Bernard Tschumi wins the Grand Prix for Architecture from the Academy of Fine Arts

Bernard Tschumi wins the Grand Prix for Architecture from the Academy of Fine Arts
Bernard Tschumi wins the Grand Prix for Architecture from the Academy of Fine Arts

Christian de Portzamparc was chosen in 2022. It is Bernard Tschumi’s turn to be awarded the Grand Prix d’Architecture de l’Académie des beaux-arts (Charles Abella Prize). The Franco-Swiss architect wins this famous international prize awarded to an architect for his entire career.

Like the distinctions it awards in other disciplines, the Academy intends to recognize the exemplary nature of a career in the field of architecture by awarding this prize.“, explained the institution in a press release on Tuesday, July 2, 2024. The prize is accompanied by an amount of 35,000 euros.

Looking back on his career

Bernard Tschumi lives and works in Paris and New York. He is considered by the Academy as “one of the most significant architects of his generation. His atypical career as an architect draws on both teaching and theoretical research. His work, both theoretical and built, emphasizes the relationship between concept and context, space and event, architecture and notion.

The man studied architecture at ETH Zurich and then taught at the Architectural Association in London. He then headed the Faculty of Architecture Planning and Preservation at Columbia University (New York) from 1988 to 2003. He has written numerous theoretical essays, including Architecture and Disjunction (1994), translated into eight languages.

Projects galore

He was the one who won the Parc de la Villette project in Paris in 1982, Le Fresnoy in Tourcoing (1997), the Acropolis Museum in Athens (2009), the Muséo Parc d’Alésia (2012), the Zéniths concert halls in Rouen and Limoges (2001 and 2007). He also designed universities in New York, Miami and Cincinnati.

Over the past ten years, he has designed the Carnal Dôme in Rolle, the Haagse Passage in The Hague, the second phase of the Vacheron-Constantin factory in Geneva, the Binhai Science Museum near Beijing, and the Centre for Biology, Pharmacy, Chemistry for the University of Paris-Saclay.

His work has been recognized many times, including in 1996 when he received the Grand Prix national d’Architecture and in 2003 the Medal of Honor from the American Institute of Architects in New York. In addition, several exhibitions have been held on his work, including two retrospectives at MoMA (New York) in 1994 and at the Centre Pompidou (Paris) in 2014.

An upcoming exhibition

Bernard Tschumi will receive the Grand Prix d’architecture on December 4, 2024, under the dome of the Palais de l’Institut de France. His work will be presented in an exhibition visible from December 5 to January 26, 2025 at the Comtesse de Caen pavilion of the Académie des beaux-arts (Palais de l’Institut de France).
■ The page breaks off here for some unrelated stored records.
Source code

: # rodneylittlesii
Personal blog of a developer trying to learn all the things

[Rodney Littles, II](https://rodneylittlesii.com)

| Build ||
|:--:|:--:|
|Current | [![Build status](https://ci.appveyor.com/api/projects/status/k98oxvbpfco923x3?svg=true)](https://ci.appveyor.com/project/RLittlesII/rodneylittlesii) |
This year, the jury was composed of renowned architects, including Anne Démians, Marc Barani, Bernard Desmoulin, Pierre-Antoine Gatier, Dominique Perrault, Alain Charles Perrot, Jacques Rougerie, Jean-Michel Wilmotte and Aymeric Zublena, members of the architecture section of the Académie des beaux-arts.

Other great names in architecture have received this prestigious award before Bernard Tschumi. In 2019, the Portuguese architect Álvaro Siza Vieira was recognized, then the Franco-Peruvian architect Henri Ciriani in 2021.